Problem requirements: Copy the rows below word for word, from the line with "Item 3 - Watch" through the end of the rows. Leave the pictures out.

Recorded data:
============================================================
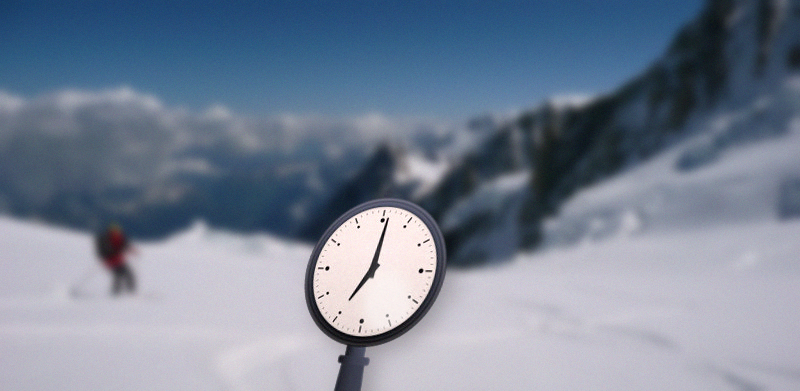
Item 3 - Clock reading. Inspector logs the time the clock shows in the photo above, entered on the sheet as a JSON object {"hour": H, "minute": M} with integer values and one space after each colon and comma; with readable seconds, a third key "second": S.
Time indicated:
{"hour": 7, "minute": 1}
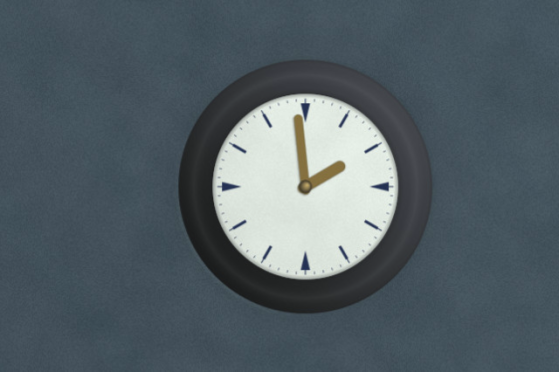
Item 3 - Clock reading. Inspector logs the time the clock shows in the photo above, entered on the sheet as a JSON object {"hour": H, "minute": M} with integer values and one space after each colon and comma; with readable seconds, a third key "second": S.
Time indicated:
{"hour": 1, "minute": 59}
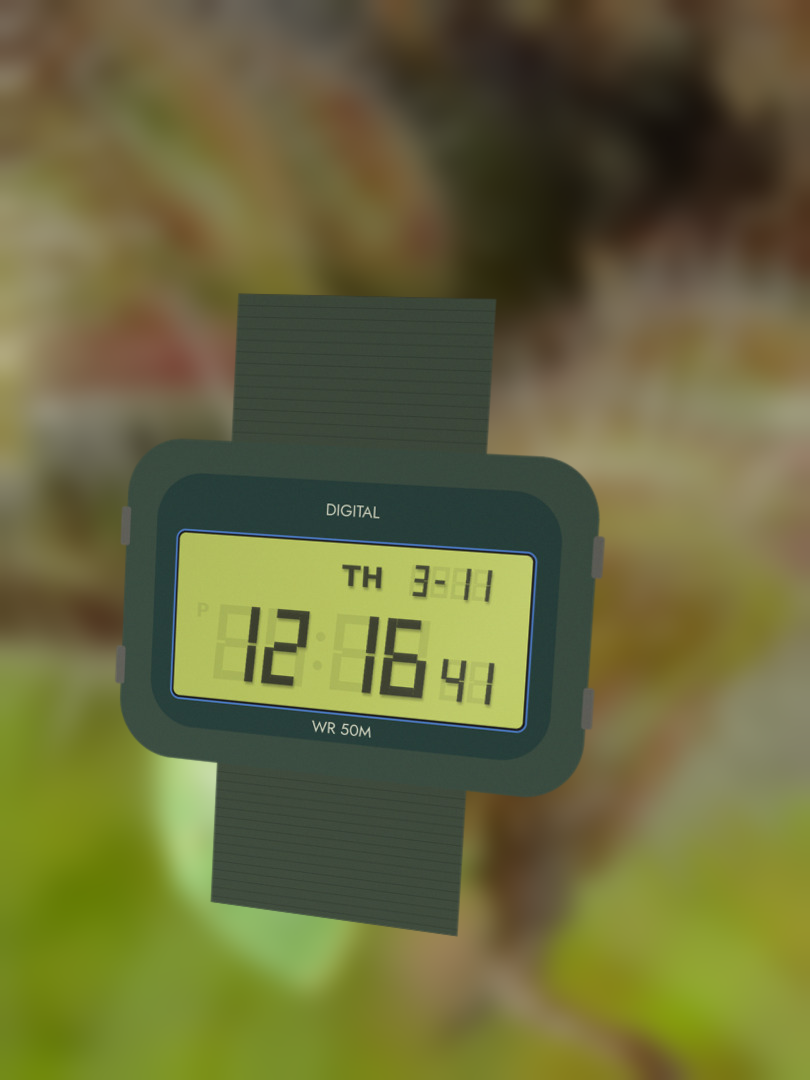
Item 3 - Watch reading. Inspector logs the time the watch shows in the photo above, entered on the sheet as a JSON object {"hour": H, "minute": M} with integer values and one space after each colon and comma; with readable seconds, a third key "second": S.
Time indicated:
{"hour": 12, "minute": 16, "second": 41}
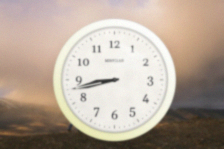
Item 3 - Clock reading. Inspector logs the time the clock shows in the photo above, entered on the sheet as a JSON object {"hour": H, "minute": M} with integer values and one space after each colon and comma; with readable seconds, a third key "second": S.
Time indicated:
{"hour": 8, "minute": 43}
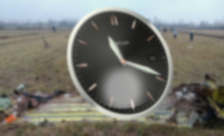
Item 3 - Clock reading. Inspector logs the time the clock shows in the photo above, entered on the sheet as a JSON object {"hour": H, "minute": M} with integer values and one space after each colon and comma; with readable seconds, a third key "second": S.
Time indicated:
============================================================
Correct result:
Item 3 - Watch reading. Inspector logs the time the watch shows in the photo above, entered on the sheet as a JSON object {"hour": H, "minute": M} with integer values and one space after each colon and comma; with readable seconds, a third key "second": S.
Time indicated:
{"hour": 12, "minute": 16, "second": 41}
Item 3 - Clock reading. Inspector logs the time the clock shows in the photo above, entered on the sheet as a JSON object {"hour": H, "minute": M} with integer values and one space after each colon and comma; with readable seconds, a third key "second": S.
Time indicated:
{"hour": 8, "minute": 43}
Item 3 - Clock reading. Inspector logs the time the clock shows in the photo above, entered on the sheet as a JSON object {"hour": H, "minute": M} with integer values and one space after each colon and comma; with readable seconds, a third key "second": S.
Time indicated:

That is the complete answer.